═══ Recorded data ═══

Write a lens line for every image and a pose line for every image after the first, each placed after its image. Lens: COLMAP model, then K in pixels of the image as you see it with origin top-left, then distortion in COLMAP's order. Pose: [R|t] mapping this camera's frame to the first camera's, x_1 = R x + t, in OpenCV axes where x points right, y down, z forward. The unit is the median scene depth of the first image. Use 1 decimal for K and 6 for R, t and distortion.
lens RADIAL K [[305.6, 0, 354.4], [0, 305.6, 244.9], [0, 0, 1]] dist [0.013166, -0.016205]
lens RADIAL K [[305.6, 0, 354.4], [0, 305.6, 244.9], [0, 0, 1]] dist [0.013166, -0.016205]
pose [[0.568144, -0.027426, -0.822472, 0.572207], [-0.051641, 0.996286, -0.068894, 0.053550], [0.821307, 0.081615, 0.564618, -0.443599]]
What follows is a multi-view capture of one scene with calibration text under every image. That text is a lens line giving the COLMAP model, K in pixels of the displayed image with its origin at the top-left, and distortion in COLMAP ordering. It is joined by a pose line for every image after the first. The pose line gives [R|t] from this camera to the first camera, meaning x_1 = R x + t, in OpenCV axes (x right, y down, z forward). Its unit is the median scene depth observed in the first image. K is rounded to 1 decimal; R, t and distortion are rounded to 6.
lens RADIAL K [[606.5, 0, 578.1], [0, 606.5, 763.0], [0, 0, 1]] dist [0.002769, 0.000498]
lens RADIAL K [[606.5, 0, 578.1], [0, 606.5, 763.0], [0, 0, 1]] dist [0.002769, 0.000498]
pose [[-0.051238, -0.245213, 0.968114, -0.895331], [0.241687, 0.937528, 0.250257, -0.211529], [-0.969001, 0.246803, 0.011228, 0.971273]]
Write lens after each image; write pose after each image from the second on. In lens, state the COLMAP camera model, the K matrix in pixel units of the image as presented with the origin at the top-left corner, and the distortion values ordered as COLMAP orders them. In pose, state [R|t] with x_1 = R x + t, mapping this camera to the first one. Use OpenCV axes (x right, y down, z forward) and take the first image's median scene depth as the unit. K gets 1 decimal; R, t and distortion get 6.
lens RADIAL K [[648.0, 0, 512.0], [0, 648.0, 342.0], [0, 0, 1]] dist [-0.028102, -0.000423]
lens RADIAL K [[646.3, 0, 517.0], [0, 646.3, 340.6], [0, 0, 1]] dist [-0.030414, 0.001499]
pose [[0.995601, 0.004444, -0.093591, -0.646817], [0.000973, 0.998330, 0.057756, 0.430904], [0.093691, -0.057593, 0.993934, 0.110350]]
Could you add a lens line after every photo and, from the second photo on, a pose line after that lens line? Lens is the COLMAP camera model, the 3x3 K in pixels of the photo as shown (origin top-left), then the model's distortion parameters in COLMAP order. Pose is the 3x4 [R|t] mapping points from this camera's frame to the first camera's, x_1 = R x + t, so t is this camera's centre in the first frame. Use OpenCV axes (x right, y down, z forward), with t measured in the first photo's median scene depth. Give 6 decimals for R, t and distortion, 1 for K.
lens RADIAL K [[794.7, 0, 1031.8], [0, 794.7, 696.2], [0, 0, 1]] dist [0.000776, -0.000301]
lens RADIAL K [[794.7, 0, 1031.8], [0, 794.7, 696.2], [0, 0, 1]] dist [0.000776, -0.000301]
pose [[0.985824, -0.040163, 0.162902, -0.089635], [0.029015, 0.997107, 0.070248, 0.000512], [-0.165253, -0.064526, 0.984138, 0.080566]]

═══

Can you rewrite all the rows above, replacing every "COLMAP" with "OpenCV" and leaving everything else as it is?

Response for this exercise:
Write a lens line for every image and a pose line for every image after the first, each placed after its image. Lens: OpenCV model, then K in pixels of the image as you see it with origin top-left, then distortion in OpenCV's order. Pose: [R|t] mapping this camera's frame to the first camera's, x_1 = R x + t, in OpenCV axes where x points right, y down, z forward. The unit is the median scene depth of the first image. Use 1 decimal for K and 6 for R, t and distortion.
lens RADIAL K [[305.6, 0, 354.4], [0, 305.6, 244.9], [0, 0, 1]] dist [0.013166, -0.016205]
lens RADIAL K [[305.6, 0, 354.4], [0, 305.6, 244.9], [0, 0, 1]] dist [0.013166, -0.016205]
pose [[0.568144, -0.027426, -0.822472, 0.572207], [-0.051641, 0.996286, -0.068894, 0.053550], [0.821307, 0.081615, 0.564618, -0.443599]]
What follows is a multi-view capture of one scene with calibration text under every image. That text is a lens line giving the OpenCV model, K in pixels of the displayed image with its origin at the top-left, and distortion in OpenCV ordering. It is joined by a pose line for every image after the first. The pose line gives [R|t] from this camera to the first camera, meaning x_1 = R x + t, in OpenCV axes (x right, y down, z forward). Its unit is the median scene depth observed in the first image. K is rounded to 1 decimal; R, t and distortion are rounded to 6.
lens RADIAL K [[606.5, 0, 578.1], [0, 606.5, 763.0], [0, 0, 1]] dist [0.002769, 0.000498]
lens RADIAL K [[606.5, 0, 578.1], [0, 606.5, 763.0], [0, 0, 1]] dist [0.002769, 0.000498]
pose [[-0.051238, -0.245213, 0.968114, -0.895331], [0.241687, 0.937528, 0.250257, -0.211529], [-0.969001, 0.246803, 0.011228, 0.971273]]
Write lens after each image; write pose after each image from the second on. In lens, state the OpenCV camera model, the K matrix in pixel units of the image as presented with the origin at the top-left corner, and the distortion values ordered as OpenCV orders them. In pose, state [R|t] with x_1 = R x + t, mapping this camera to the first one. Use OpenCV axes (x right, y down, z forward) and take the first image's median scene depth as the unit. K gets 1 decimal; R, t and distortion get 6.
lens RADIAL K [[648.0, 0, 512.0], [0, 648.0, 342.0], [0, 0, 1]] dist [-0.028102, -0.000423]
lens RADIAL K [[646.3, 0, 517.0], [0, 646.3, 340.6], [0, 0, 1]] dist [-0.030414, 0.001499]
pose [[0.995601, 0.004444, -0.093591, -0.646817], [0.000973, 0.998330, 0.057756, 0.430904], [0.093691, -0.057593, 0.993934, 0.110350]]
Could you add a lens line after every photo and, from the second photo on, a pose line after that lens line? Lens is the OpenCV camera model, the 3x3 K in pixels of the photo as shown (origin top-left), then the model's distortion parameters in OpenCV order. Pose is the 3x4 [R|t] mapping points from this camera's frame to the first camera's, x_1 = R x + t, so t is this camera's centre in the first frame. Use OpenCV axes (x right, y down, z forward), with t measured in the first photo's median scene depth. Give 6 decimals for R, t and distortion, 1 for K.
lens RADIAL K [[794.7, 0, 1031.8], [0, 794.7, 696.2], [0, 0, 1]] dist [0.000776, -0.000301]
lens RADIAL K [[794.7, 0, 1031.8], [0, 794.7, 696.2], [0, 0, 1]] dist [0.000776, -0.000301]
pose [[0.985824, -0.040163, 0.162902, -0.089635], [0.029015, 0.997107, 0.070248, 0.000512], [-0.165253, -0.064526, 0.984138, 0.080566]]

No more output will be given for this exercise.